_COLLECTED DATA:_

------------------------------

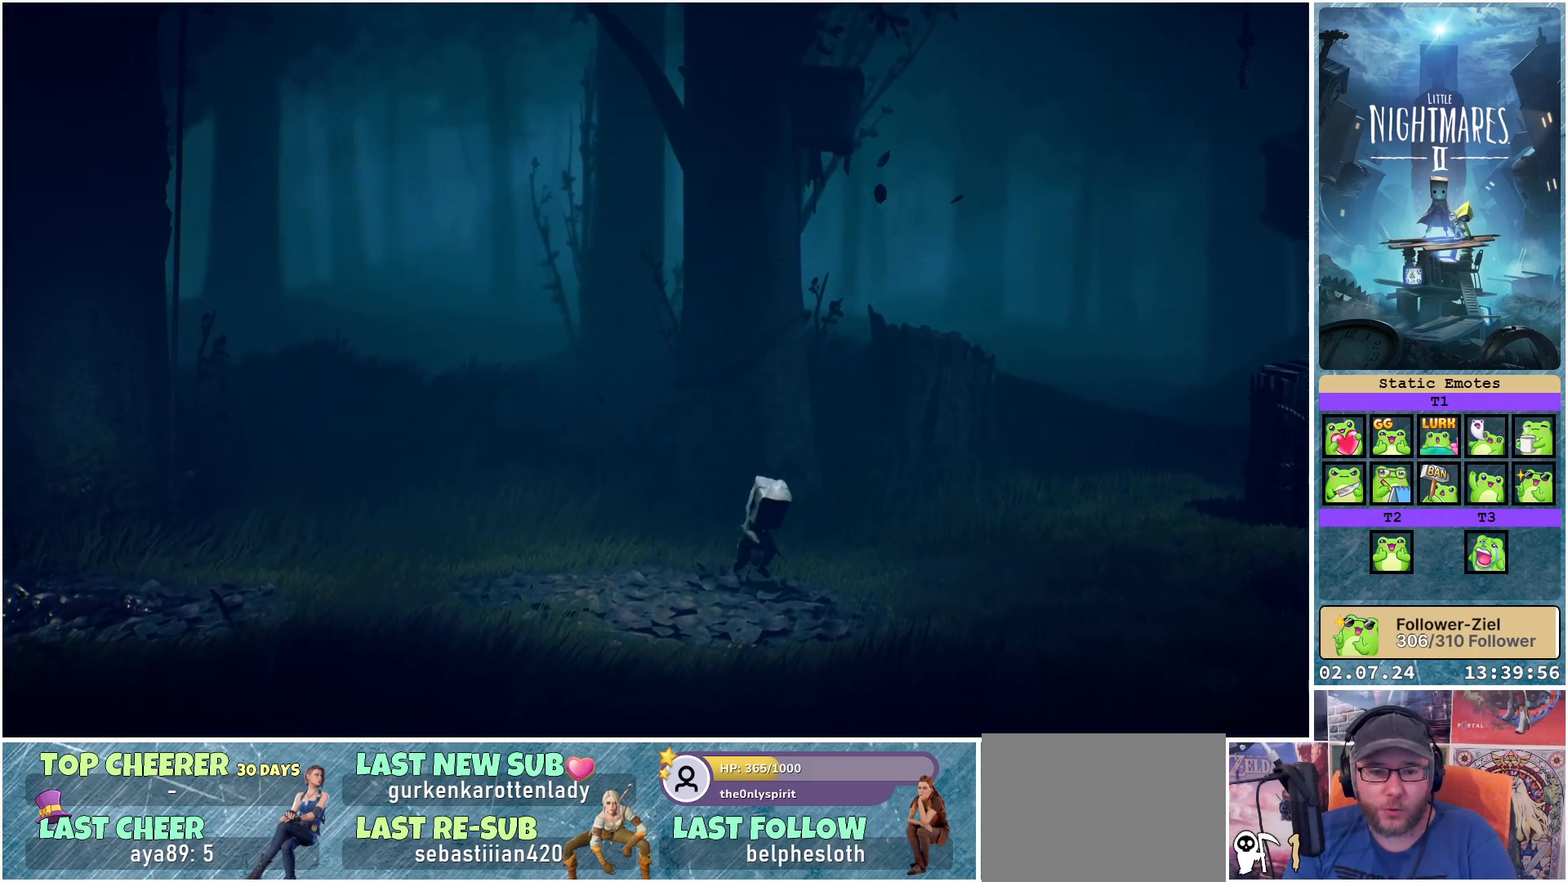
{"buttons": [], "left_stick": "up-right", "right_stick": "center", "events": [[450, "X", "up"], [450, "left_stick", "up-right"]]}
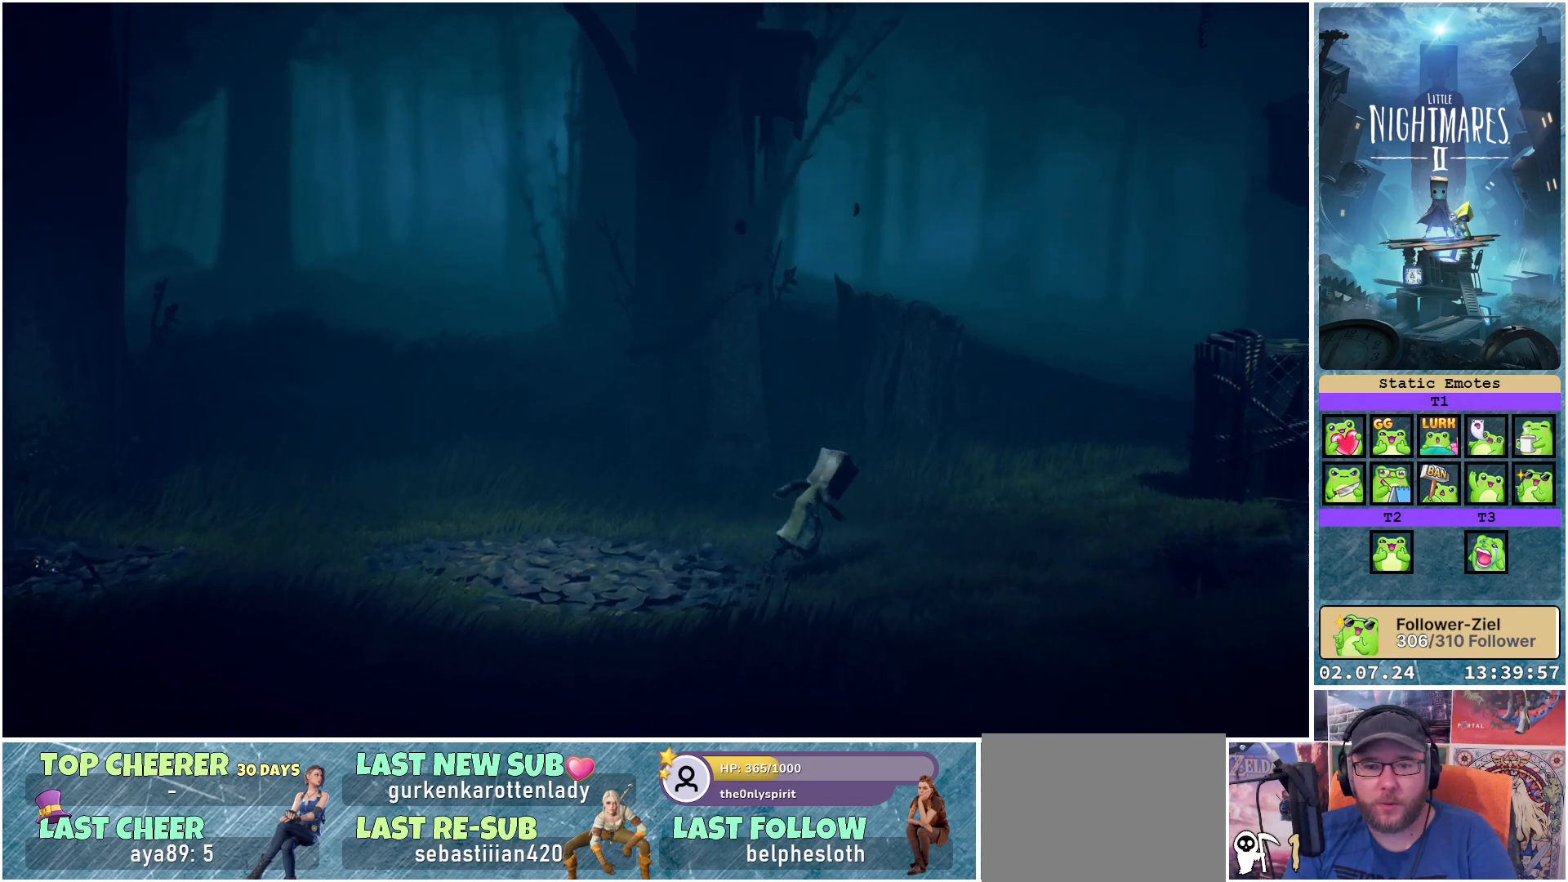
{"buttons": [], "left_stick": "right", "right_stick": "center", "events": [[367, "left_stick", "right"]]}
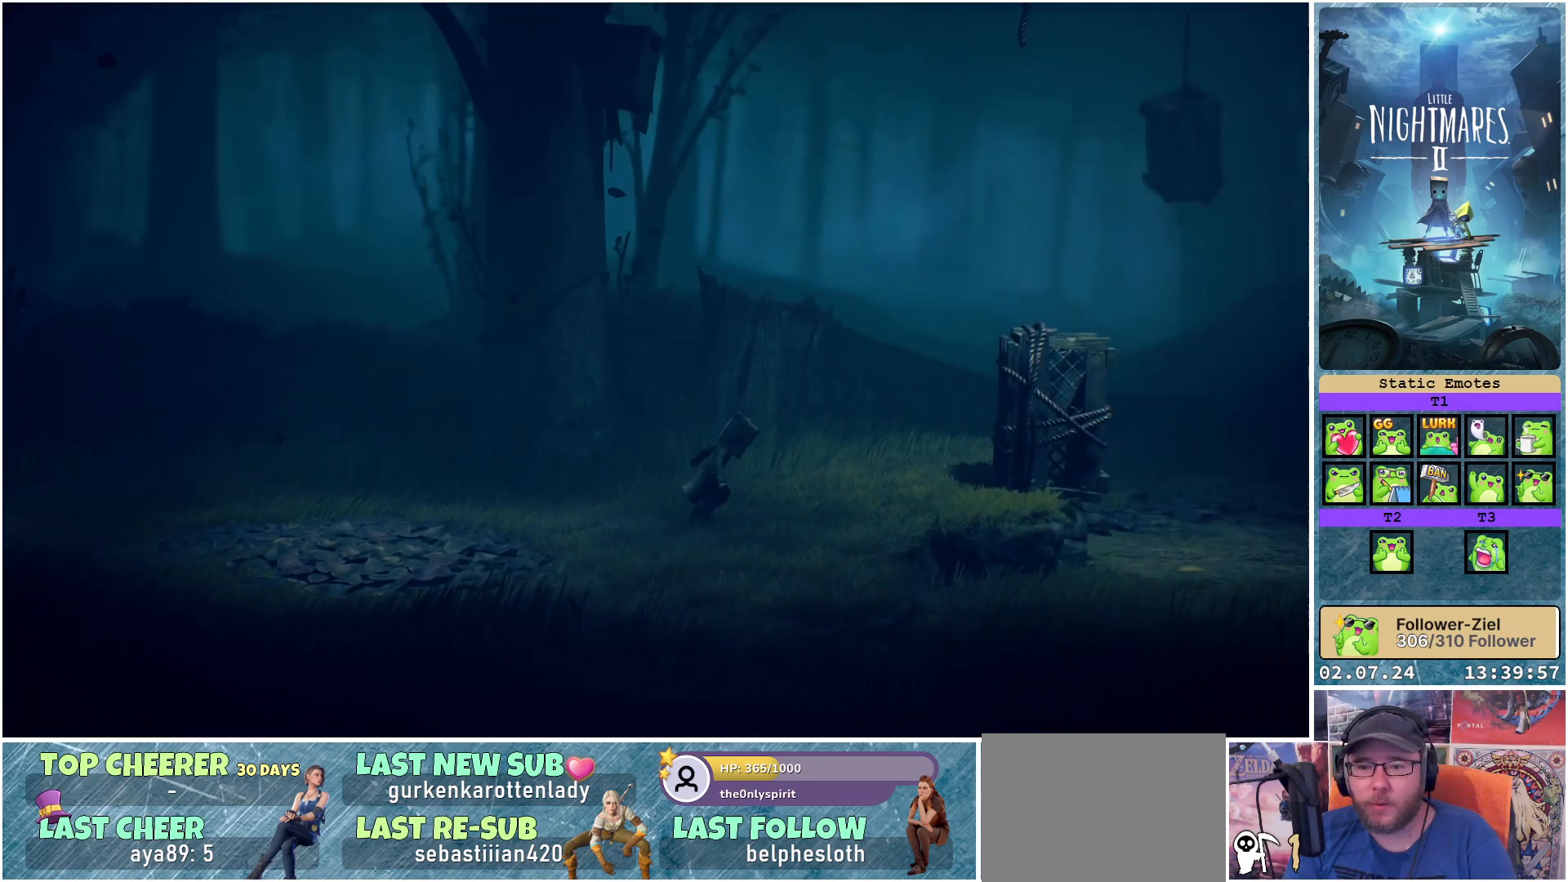
{"buttons": [], "left_stick": "right", "right_stick": "center", "events": []}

------------------------------

_WORK ITEM:_
Print the material above exactly as it appears, but not its pictures.

_SOLVED EXERCISE:_
{"buttons": [], "left_stick": "up-right", "right_stick": "center", "events": [[450, "X", "up"], [450, "left_stick", "up-right"]]}
{"buttons": [], "left_stick": "right", "right_stick": "center", "events": [[367, "left_stick", "right"]]}
{"buttons": [], "left_stick": "right", "right_stick": "center", "events": []}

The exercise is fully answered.